Probably this is can be done fairly easily, but my own tries did not give the desired output.
I have a simple data frame with some descriptive statistics.
set.seed(0712)
tibble(group = rep(1:3, each = 2),
scale = rep(LETTERS[1:3], 2),
n = c(100, 100, 150, 150, 135, 135),
mean = runif(6, 1, 5),
sd = runif(6))
A tibble: 6 x 5
group scale n mean sd
<int> <chr> <dbl> <dbl> <dbl>
1 1 A 100 2.42 0.387
2 1 B 100 2.27 0.343
3 2 C 150 4.61 0.709
4 2 A 150 4.51 0.207
5 3 B 135 4.93 0.653
6 3 C 135 3.05 0.253
The first column indicates the group, and each group has three values (n, mean, sd) for two different scales so that the number of groups covers all possible scale combinations (e.g. AB, AC, BC).
I would simply like to rearrange my data frame into the following overview in a wide format where the values of each group are placed within two columns per value instead of two rows.
group scale_1 scale_2 n_1 n_2 mean_1 mean_2 sd_1 sd_2
1 1 A B 100 100 2.42 2.27 0.387 0.343
2 2 C A 150 150 4.61 4.51 0.709 0.207
3 3 B C 135 135 4.93 3.05 0.653 0.253
However, using pivot_wider the situation gets messy as every value x scale combination receives its own column, but not every group has values for each scale. I understand that from a tidy data perspective that is useful, but for a simple overview I would rather have the columns lumped together into value_1 and value_2, etc.

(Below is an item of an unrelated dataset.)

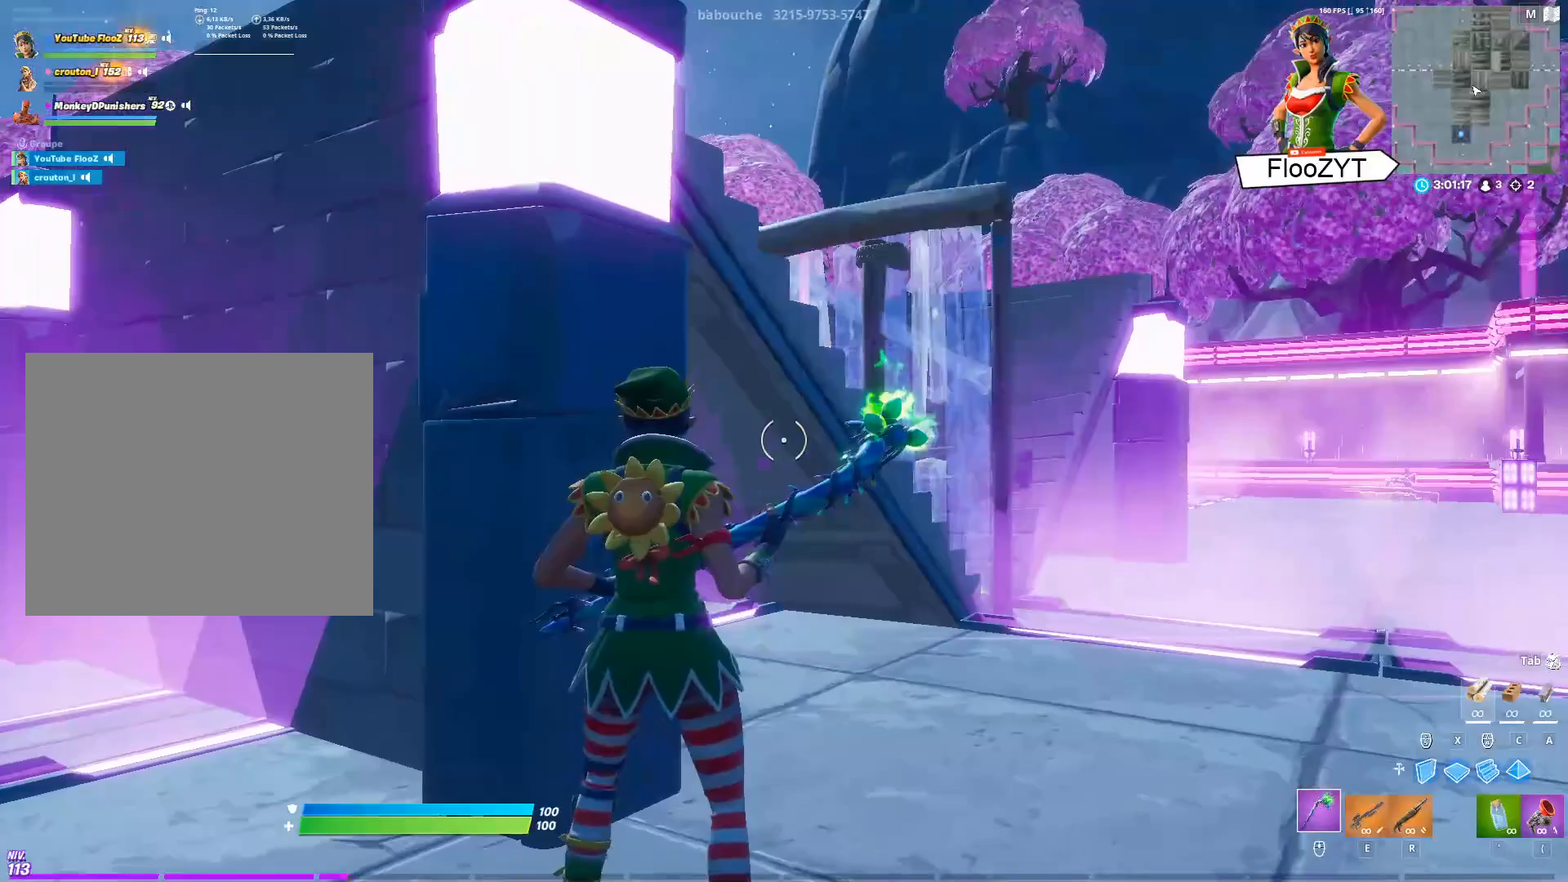
{"buttons": [], "left_stick": "center", "right_stick": "center", "events": [[284, "right_stick", "right"], [451, "right_stick", "center"]]}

> df %>% tidyr::pivot_wider(id_cols = group, names_from = scale, values_from = n:sd)
# A tibble: 3 x 10
group n_A n_B n_C mean_A mean_B mean_C sd_A sd_B sd_C
<int> <dbl> <dbl> <dbl> <dbl> <dbl> <dbl> <dbl> <dbl> <dbl>
1 1 100 100 NA 2.42 2.27 NA 0.387 0.343 NA
2 2 150 NA 150 4.51 NA 4.61 0.207 NA 0.709
3 3 NA 135 135 NA 4.93 3.05 NA 0.653 0.253
Any ideas on how to collapse this data frame?
CodePudding user response:
To get the 1s and 2s in your names rather than A
, B
and C
you could add a new temporary value by row_number()
before pivoting:
library(tidyverse)
set.seed(0712)
df <- tibble(group = rep(1:3, each = 2),
scale = rep(LETTERS[1:3], 2),
n = c(100, 100, 150, 150, 135, 135),
mean = runif(6, 1, 5),
sd = runif(6))
df |>
group_by(group) |>
mutate(scaleno = row_number()) |>
pivot_wider(names_from = scaleno, values_from = scale:sd)
#> # A tibble: 3 × 9
#> # Groups: group [3]
#> group scale_1 scale_2 n_1 n_2 mean_1 mean_2 sd_1 sd_2
#> <int> <chr> <chr> <dbl> <dbl> <dbl> <dbl> <dbl> <dbl>
#> 1 1 A B 100 100 2.42 2.27 0.387 0.343
#> 2 2 C A 150 150 4.61 4.51 0.709 0.207
#> 3 3 B C 135 135 4.93 3.05 0.653 0.253
This correctly lines up the value 1 and value 2 of each comparison by assigning a universal key, then uses these keys in naming the new columns.